Carl Ladd's career was build upon identification with the interests of
New York agriculture. He regarded the extension service as a vehicle for
transmitting the needs of the farmer to the college and as an agency for
formulating research programs to meet those needs. As director of extension he
worked closely with the State Farm Bureau Federation, using its county units as
local bases of operation for the College of Agriculture; through this structure
extension specialists were made available to individual farmers for
consultation. Under Ladd, Cornell also continued its policy of aiding farmer
cooperatives such as the Dairymen's League.
In 1932 Ladd became dean of the colleges of agriculture and of home
economics and director of the agricultural experiment station at Cornell. A
skilled administrator and mediator, he set up meetings at the college between
farmers and the businessmen who supplied their needs. Recognizing the trend
toward specialization in agriculture, he altered the focus of extension work
from general farming to particular commodities. He also kept Cornell in the
forefront of agricultural research, concentrating on such problems as better
food packaging, dehydration, and the artificial breeding of livestock. He set
up a special interdepartmental research and extension projects designed to
expand the market for potatoes, an important state product, and encouraged the
development of the frozen food industry in New York State.
Ladd's influence in agricultural matters extended beyond the campus.
He had become widely known to the farming public at large through the columns
of the "American Agriculturist," edited by his close friend Edward R. Eastman.
Sensitive to the techniques of public relations, he maintained contacts in
Albany and Washington and with the newspaper publisher Frank Gannett. Ladd
served as secretary of the State Agricultural Advisory Commission under Gov.
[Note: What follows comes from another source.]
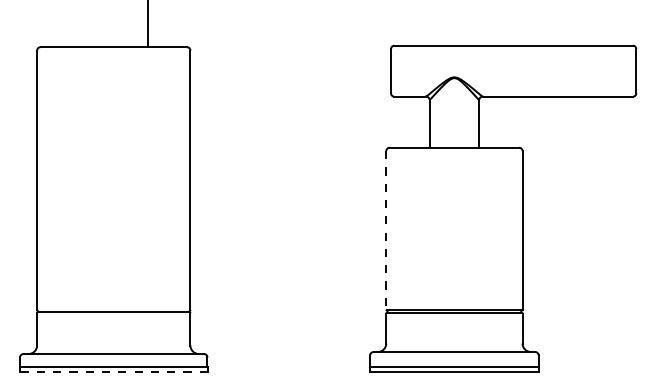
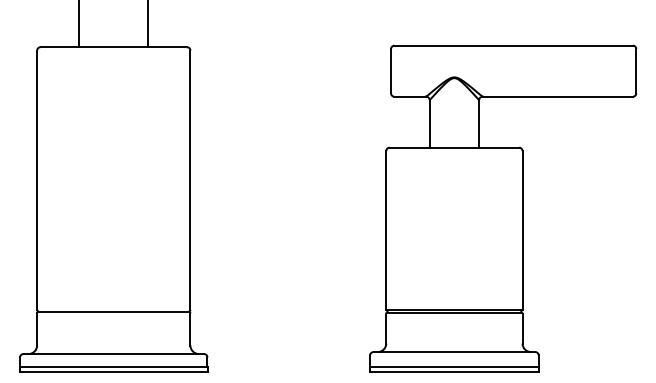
line at (79, 24): none -> present
line at (386, 230): dashed -> solid
line at (113, 371): dashed -> solid
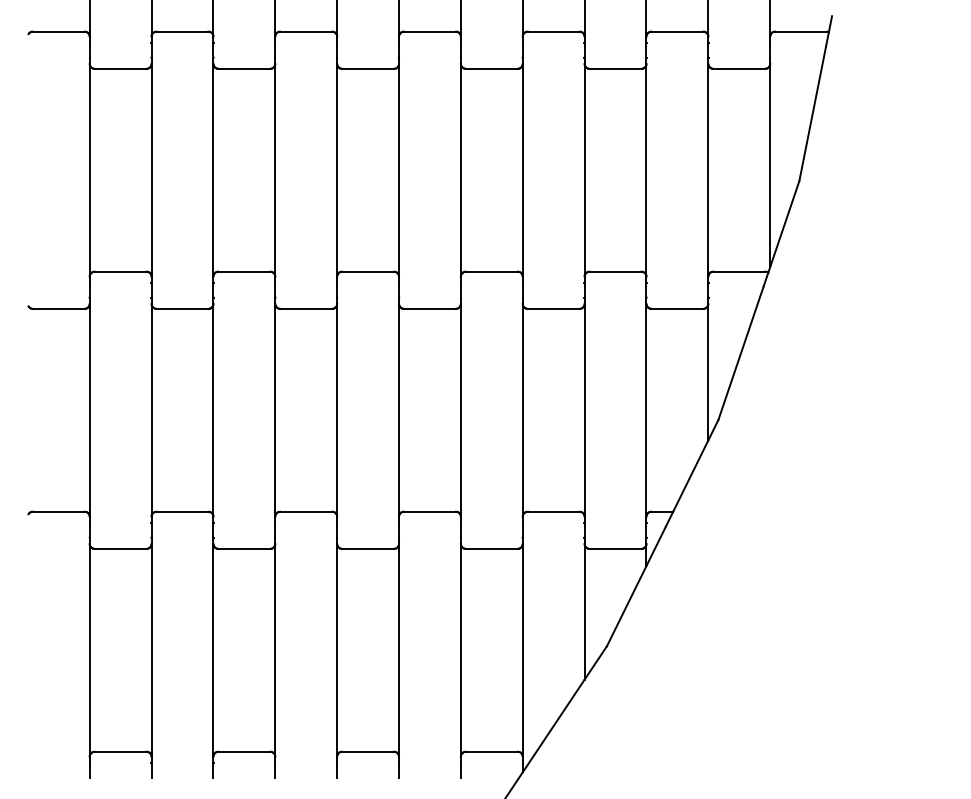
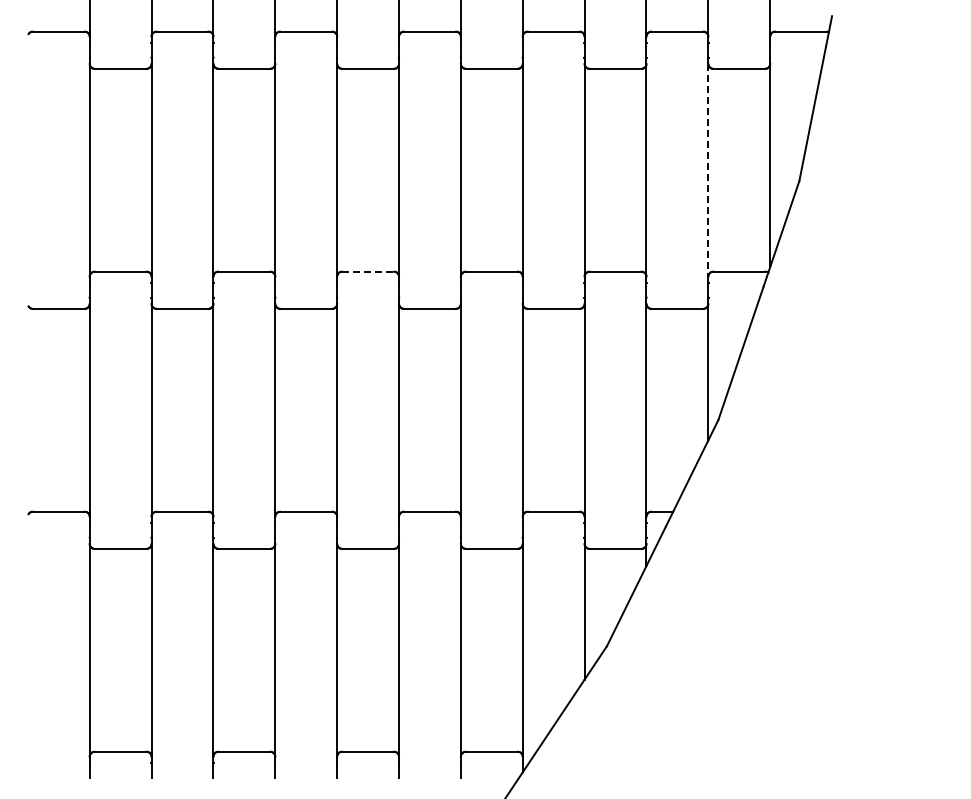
line at (708, 170): solid -> dashed
line at (368, 271): solid -> dashed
Franklin D. Roosevelt, and later as chairman; he became chairman of the New
York State Planning Council in 1936; and he was a director of the Federal Land
Bank at Springfield, Mass., a major source of credit for Northeastern farmers.
Ladd's reaction to the agricultural program of the New Deal was
ambivalent. He supported the Agricultural Adjustment Act as a temporary
expedient and recognized the need for some government assistance, but objected
to the degree of central planning envisaged by the Roosevelt administration. As
new federal agencies concerned with the farmer were created, Ladd sought with
considerable success to have them administered by the existing network of
county agents that made up the extension service of the various land-grant
colleges. The matter was formalized at a conference in 1938 between
representatives of the colleges and the federal Department of Agriculture at
which a compromise (the "Mount Weather Agreement") was worked out by Ladd.
While still active as dean, he died on 23 July 1943 of a coronary
attack at the age of fifty five and was buried at McLean, New York.
Gould P. Colman, Dictionary of American Biography, 1973.